Although it is likely to surprise readers who associate cogeneration with Lovins' criticisms of "centralized planning," the Soviets were actually huge fans of cogeneration. This might be taken as evidence that cogeneration isn't necessarily all it's cracked up to be, as anyone who has lived in St. Petersburg in the summer when the municipal hot water is turned off can tell you. I imagine it's a lot less fun when the system fails during the winter, which I've heard about but have been mercifully spared in my own experience. Because of these problems it's increasingly common for Russians to install water heaters in their apartments.

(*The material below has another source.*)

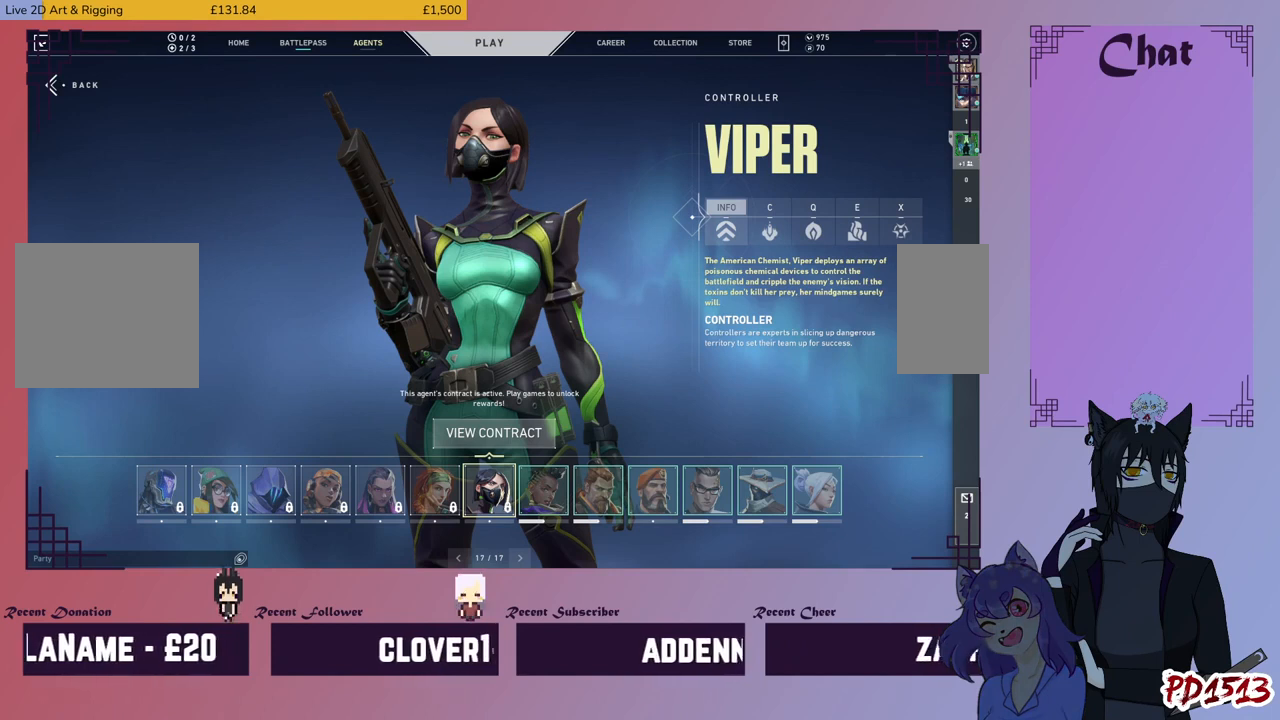
{"keys": [], "mouse": [], "events": [[234, "mouse_left", "down"], [334, "mouse_left", "up"]]}
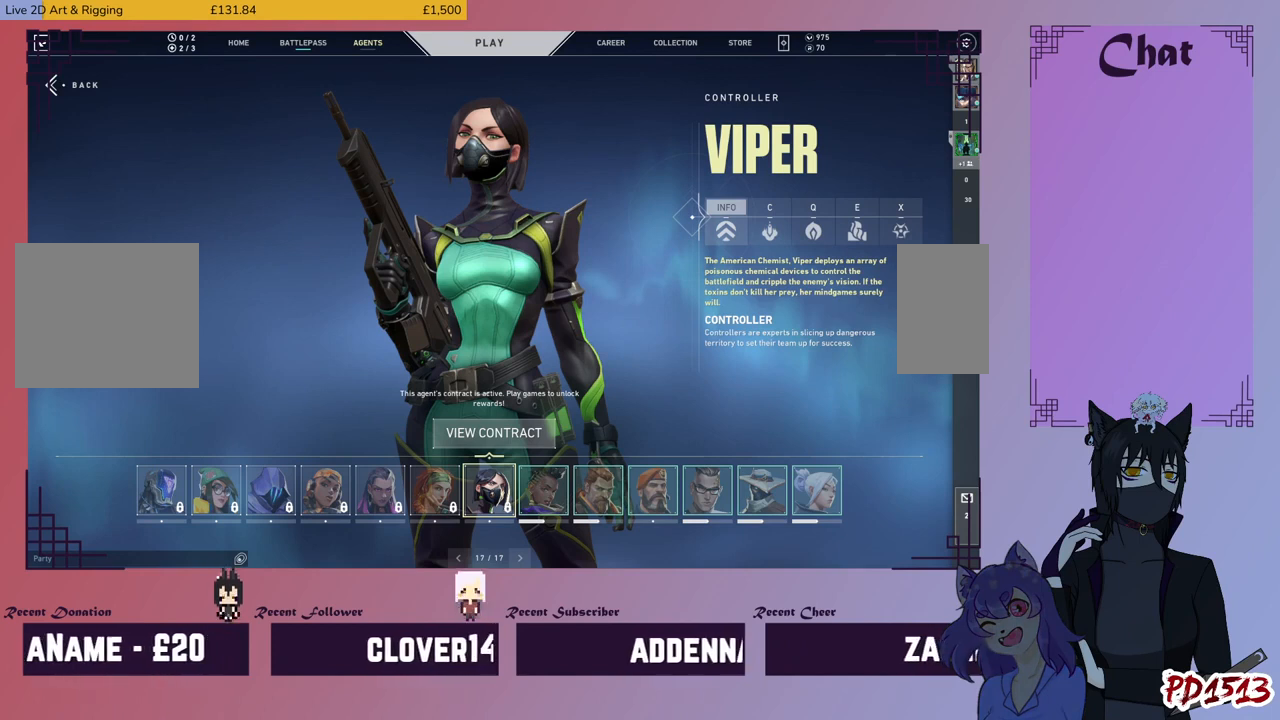
{"keys": [], "mouse": [], "events": []}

Whatever the shortcomings of the centralized water and space heating systems found in Soviet cities, they combined with the Soviet penchant for nuclear technology to inspire the creation of the Атомная теплоэлектроцентраль (АТЭЦ)--a nuclear plant designed to produce both heat and electricity. Officially, this term was reserved for a special variant of the VVER-1000 that was under construction in Odessa and Kharkov in the 1980s. These plants were canceled following Chernobyl. However, the principle of nuclear cogeneration was demonstrated before this at the Bilibinskaia AES in northeastern Siberia.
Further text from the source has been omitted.